Today is no different. Beside political discussion from artists such as Lamar, Run the Jewels and Jay-Z – on everything from economics in black communities to the white supremacist in the Oval Office – there are young, disenchanted rappers reflecting, however indirectly, the emotional toll of these fights, and the ennui of newfound wealth. They have built on the musical aesthetics of Bone Thugs and Nate Dogg to create an introspective and downright tortured pining, somewhere between a rap and a melody.

Kodak
Kodak Black.

Meanwhile, the audience expectation for a trap rapper – one with a criminal past or present, who reflects on that life in their lyrics – is that they live on the legal periphery. Perhaps that is why when those artists fulfil expectations, they gain even more popularity, as with XXXtentacion and Kodak Black. But when an artist doesn’t match the image their music suggests – when an artist lives at a distance from the nihilist trappings of the trap – the reactions show how malignant and ingrained assumptions about black musicians have become.

21 Savage recently supported his famous feminist girlfriend, Amber Rose, at her third annual sexuality-celebrating SlutWalk, carrying a sign declaring “I’m a hoe too”. To many, his presence belied the nihilistic persona of his music – or as Amber Rose would later say on Instagram: “How is my man not a Savage any more? Like, do y’all want him to pistol whip me? Beat me up? Shoot up the SlutWalk?”
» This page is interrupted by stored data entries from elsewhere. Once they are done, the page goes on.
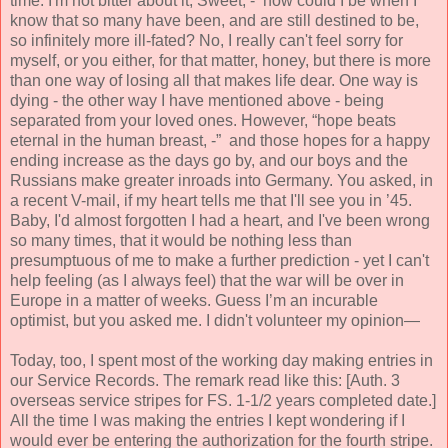
time. I'm not bitter about it, Sweet, - how could I be when I
know that so many have been, and are still destined to be,
so infinitely more ill-fated? No, I really can't feel sorry for
myself, or you either, for that matter, honey, but there is more
than one way of losing all that makes life dear. One way is
dying - the other way I
have mentioned
above - being
separated from your loved ones. However, “hope
beats
eternal in the human breast, -” and those hopes for a happy
ending increase as the days go by, and our boys and
the
Russians make greater inroads into Germany. You asked, in
a recent V-mail, if my heart tells me that I'll see you in ’45.
Baby, I'd almost forgotten I had a heart, and I've been wrong
so many times, that it would be nothing less than
presumptuous of me to make a further prediction - yet I can't
help feeling (as I always feel) that the war will be over in
Europe in a matter of weeks. Guess I’m an incurable
optimist, but you asked me. I didn't volunteer my opinion—
Today, too, I spent most of the working day making entries in
our Service Records. The remark read like this: [Auth. 3
over
seas service stripes for FS. 1-1/2 years completed date.]
All the time I was making the entries I kept wondering if I
would ever be entering the authorization for the fourth stripe.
The instance ties back to another this year, when Savage mentioned Amber Rose helping him with his diet: “She makes me do shit I don’t normally do, like take vitamins … and drink water.” There was some mocking of this on Twitter, of course, but no one seemed to question how difficult it might be to access vitamins or even clean drinking water in the kind of impoverished black community Savage grew up in, or the role environmental racism plays on harmful consumption habits.

Savage, of course, has a self-aware sense of humour, be it with that blunt placard, or the naming of his album Issa Album after his deadpan explanation of a face tattoo – “issa knife” – became a meme. But even with caveats, not only do these instances speak to the particular misogyny inextricable from trap rap – Savage was mocked because Rose was taking care of him – but also to the idea that Savage and rappers like him shouldn’t believe in certain social or political causes. It’s the “stick to sports” retort faced by numerous American sports stars and journalists. Hip-hop, and most other industries thriving under a racist, patriarchal order, is full of men who have experienced stunted growth and difficult childhoods, and we shouldn’t denigrate those who seek maturity and try to transcend the bleakness they rap about. For Savage, the jury is still out on whether that maturity will extend into his future work, but the new video for his track Nothin’ New suggests he is thinking about larger systems of oppression and forms of resistance. In it, clips of Colin Kaepernick, Lebron James and Barack Obama open a film in which a young black man is shot by the police.

Anyway, the darkness that feels baked into current rap – the frightening disillusionment, the drug use, the sex devoid of real pleasure and the dystopian sonic gloom rumbling underneath – is not unique to hip-hop, nor black art, nor this particular time period. According to a recent study of more than a million songs, while references to drugs have jumped since the 90s, it’s country musicians who mention recreational drug use the most.

Stereotypically black criminality, rambunctiousness and rebelliousness has always excited white audiences, but never to the point of them wanting to solve it. It’s just entertainment, until they realise the same vicious system affecting black people resides in their midst as well; that drugs, misogyny and rape culture are as insidious in white spaces as they are in black ones, and sometimes even more so. It’s not black nihilism, but something more universal, that is sitting at the top of the charts.